More victims of the state’s former Eugenics Board Program have come forward, including five in Forsyth County.
According to the latest numbers from the N.C. Justice for Sterilization Victims Foundation, 186 individuals in 61 counties have been confirmed. One hundred and sixty-eight of them are living victims.
The N.C. Eugenics Board implemented a program of involuntary sterilization that took place in all 100 counties between 1929 and 1974. By the end of the program, nearly 7,600 documented people were sterilized. The poor and those with intellectual disabilities were most often targeted by the program.
Finding victims is important, because Gov. Bev Perdue had set aside funds in the current budget to compensate victims, but the GOP-controlled General Assembly quashed that plan. There is still hope of compensating survivors and/or families in the next budget year.

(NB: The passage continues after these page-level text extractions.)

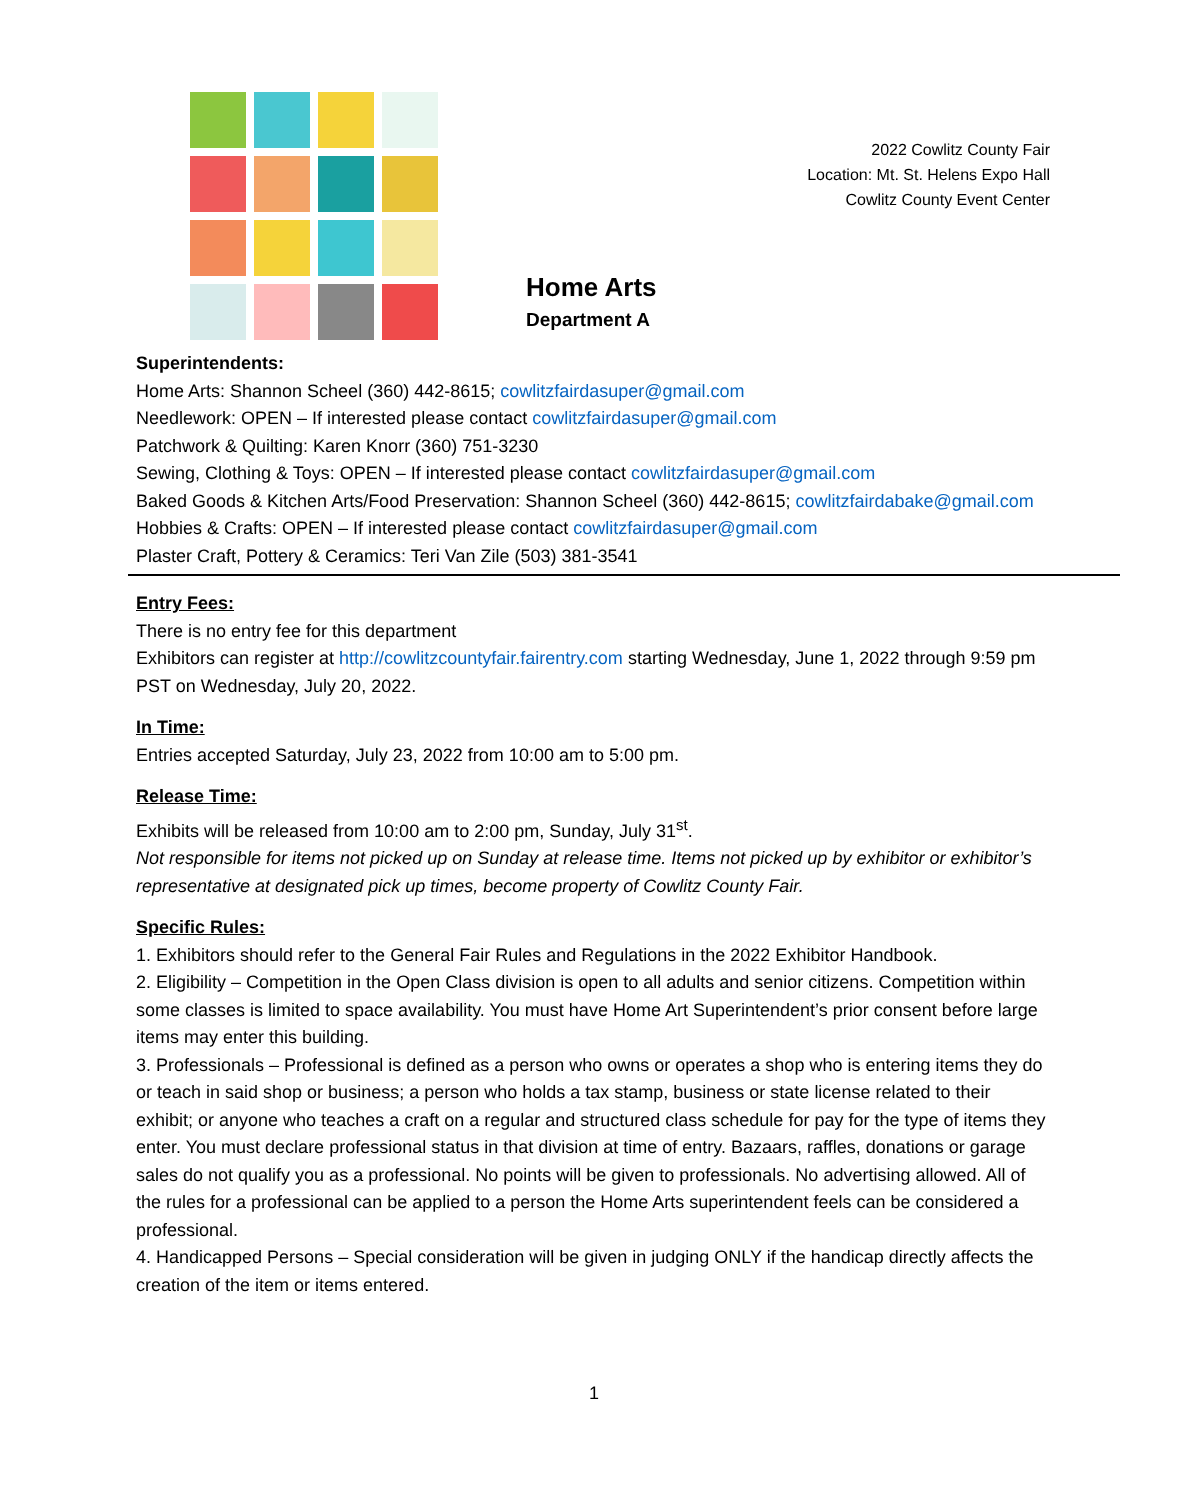2022 Cowlitz County Fair
Location: Mt. St. Helens Expo Hall
Cowlitz County Event Center
Home Arts
Department A
Superintendents:
Home Arts: Shannon Scheel (360) 442-8615; cowlitzfairdasuper@gmail.com
Needlework: OPEN – If interested please contact cowlitzfairdasuper@gmail.com
Patchwork & Quilting: Karen Knorr (360) 751-3230
Sewing, Clothing & Toys: OPEN – If interested please contact cowlitzfairdasuper@gmail.com
Baked Goods & Kitchen Arts/Food Preservation: Shannon Scheel (360) 442-8615; cowlitzfairdabake@gmail.com
Hobbies & Crafts: OPEN – If interested please contact cowlitzfairdasuper@gmail.com
Plaster Craft, Pottery & Ceramics: Teri Van Zile (503) 381-3541
Entry Fees:
There is no entry fee for this department
Exhibitors can register at http://cowlitzcountyfair.fairentry.com starting Wednesday, June 1, 2022 through 9:59 pm PST on Wednesday, July 20, 2022.
In Time:
Entries accepted Saturday, July 23, 2022 from 10:00 am to 5:00 pm.
Release Time:
Exhibits will be released from 10:00 am to 2:00 pm, Sunday, July 31<sup>st</sup>.
Not responsible for items not picked up on Sunday at release time. Items not picked up by exhibitor or exhibitor’s representative at designated pick up times, become property of Cowlitz County Fair.
Specific Rules:
1. Exhibitors should refer to the General Fair Rules and Regulations in the 2022 Exhibitor Handbook.
2. Eligibility – Competition in the Open Class division is open to all adults and senior citizens. Competition within some classes is limited to space availability. You must have Home Art Superintendent’s prior consent before large items may enter this building.
3. Professionals – Professional is defined as a person who owns or operates a shop who is entering items they do or teach in said shop or business; a person who holds a tax stamp, business or state license related to their exhibit; or anyone who teaches a craft on a regular and structured class schedule for pay for the type of items they enter. You must declare professional status in that division at time of entry. Bazaars, raffles, donations or garage sales do not qualify you as a professional. No points will be given to professionals. No advertising allowed. All of the rules for a professional can be applied to a person the Home Arts superintendent feels can be considered a professional.
4. Handicapped Persons – Special consideration will be given in judging ONLY if the handicap directly affects the creation of the item or items entered.
1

“Despite reduced staff and funding, outreach is continuing and we are confirming more cases,” said Perdue. “We came so close to achieving compensation for those who were victimized by the state before the Legislature refused to approve my budget recommendation. We cannot stand idle on the sidelines while these aging citizens die without due compensation from what the state did to them.”
Gov. Perdue’s budget called for providing $50,000 compensation to each living victim, as well as certain health services and establishing a permanent exhibit about the Eugenics movement in the N.C. Museum of History. In June, the N.C. State Center for Health Statistics revised down the number of likely living victims from about 1,500 to 2,000 to about 1,350 to 1,800.
Thus far, Lenoir County continues to have the highest number of verifications with 24 matches to N.C. Eugenics Board records. It is where the Caswell Center, a treatment facility for those with intellectual disabilities, is located. Mecklenburg, which had the highest number of procedures of any North Carolina county, follows with 13 verifications, then Wake with 11.